Tell us about the NextGen Scholars program.

In biostatics, we don’t have as many Black and brown students as we should. In particular, African American students are vastly underrepresented in our profession. That's changing. I give a lot of credit to our own professional societies, particularly the Biometric Society and the American Statistical Association have really gone all in on diversifying our pool of students.

We have a lot of work to do. So with support from the school, particularly Dean Jha, the year after the Health Equity Scholars program was launched, we launched the NextGen Scholars program.

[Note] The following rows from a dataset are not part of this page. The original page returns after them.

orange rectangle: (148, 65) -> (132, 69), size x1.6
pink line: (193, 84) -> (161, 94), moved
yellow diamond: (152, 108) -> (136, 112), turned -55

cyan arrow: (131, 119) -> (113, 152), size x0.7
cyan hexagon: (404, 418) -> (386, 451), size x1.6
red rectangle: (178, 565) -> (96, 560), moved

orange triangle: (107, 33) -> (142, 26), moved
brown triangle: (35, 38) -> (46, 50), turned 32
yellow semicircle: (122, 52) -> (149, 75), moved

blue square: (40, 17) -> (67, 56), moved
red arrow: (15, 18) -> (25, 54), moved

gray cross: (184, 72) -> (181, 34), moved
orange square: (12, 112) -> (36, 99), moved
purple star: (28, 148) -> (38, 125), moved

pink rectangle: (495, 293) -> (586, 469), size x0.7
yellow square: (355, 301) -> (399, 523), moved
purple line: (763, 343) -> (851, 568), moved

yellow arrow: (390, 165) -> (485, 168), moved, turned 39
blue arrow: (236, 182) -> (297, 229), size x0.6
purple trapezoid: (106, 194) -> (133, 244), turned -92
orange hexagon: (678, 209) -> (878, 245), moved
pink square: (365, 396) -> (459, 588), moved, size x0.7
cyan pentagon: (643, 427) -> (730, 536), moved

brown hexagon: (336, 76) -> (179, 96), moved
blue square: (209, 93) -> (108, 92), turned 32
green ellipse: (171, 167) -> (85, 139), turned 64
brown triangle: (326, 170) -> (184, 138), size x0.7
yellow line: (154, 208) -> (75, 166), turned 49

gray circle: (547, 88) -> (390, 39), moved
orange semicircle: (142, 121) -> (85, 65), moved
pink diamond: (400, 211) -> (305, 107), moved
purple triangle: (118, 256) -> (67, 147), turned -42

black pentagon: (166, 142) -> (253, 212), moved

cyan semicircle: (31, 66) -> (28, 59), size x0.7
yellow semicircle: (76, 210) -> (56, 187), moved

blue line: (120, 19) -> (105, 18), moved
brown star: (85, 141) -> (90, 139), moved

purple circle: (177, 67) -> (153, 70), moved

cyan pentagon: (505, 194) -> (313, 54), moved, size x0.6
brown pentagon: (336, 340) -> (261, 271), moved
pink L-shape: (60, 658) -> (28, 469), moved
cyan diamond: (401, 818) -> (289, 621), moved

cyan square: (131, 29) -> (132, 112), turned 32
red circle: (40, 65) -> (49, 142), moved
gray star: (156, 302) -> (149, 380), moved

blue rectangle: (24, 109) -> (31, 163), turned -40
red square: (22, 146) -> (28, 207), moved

The NextGen Scholars program is targeted at students and graduates of historically Black colleges and universities around the country. There're a hundred and nine HBCUs and we’re building partnerships with a number of them to really let undergraduates know what biostatistics is. There're a lot of really bright math, computer science, engineering students at these schools. If I think about my own experience as a math major at UConn, I had no idea what biostatistics was. I didn't even know what it was when I went to graduate school.

So part of the mission is to let people know what biostatistics is. Why is it part of the data science spectrum? And how is it that you can use your skills in math, computer science, engineering, or your quant field to make a difference in the world?

We have scholarship aid for students admitted to our master's program. Those students from HBCUs get tuition and a stipend and they also get a summer internship experience. The goal of the program is to reach people who traditionally wouldn't think about making biostatistics into a career and bring them into our field.

So far, the students that have entered the program are surprised that biostatistics is data science, in a good way. We'll be graduating our first class this year. It's amazing. We're very committed and we think it will make a difference. We named it Next Gen because we really think the next generation of biostatisticians should look a lot different than it does now. We want there to be a lot more African American and Latino statisticians.

What are the most satisfying moments for you in this job? What do you really enjoy?

It's satisfying knowing that I can bring a level of rigor to solve complicated and meaningful problems. Knowing that the knowledge I possess can help people, add rigor to findings, wrap them tightly and know that they've gotten the most out of their data. But the enjoyment comes from the personal interaction. I knew at some point I wasn't a person who could just work alone and solve problems by myself. So I'd say that the Kenyan collaboration has been deeply gratifying.

I've had people say to me, You know, you changed the course of my life. And I can say it right back to them. This collaboration, it literally changed the course of my life and career. I look at the world differently, I experience the world differently. It's really been that gratifying. And I think anybody who teaches students will tell you—and this is what really motivated me to be a high school teacher—is that you can see changes happening in front of you.

You can see the impact that you have. I think a real gratifying part of being an educator is that you can see the impact you're having on people. And, at the same time, it's reciprocated. Not in exactly the same way, but the different students I've had, different collaborators I've had, left an imprint on me. That means a lot.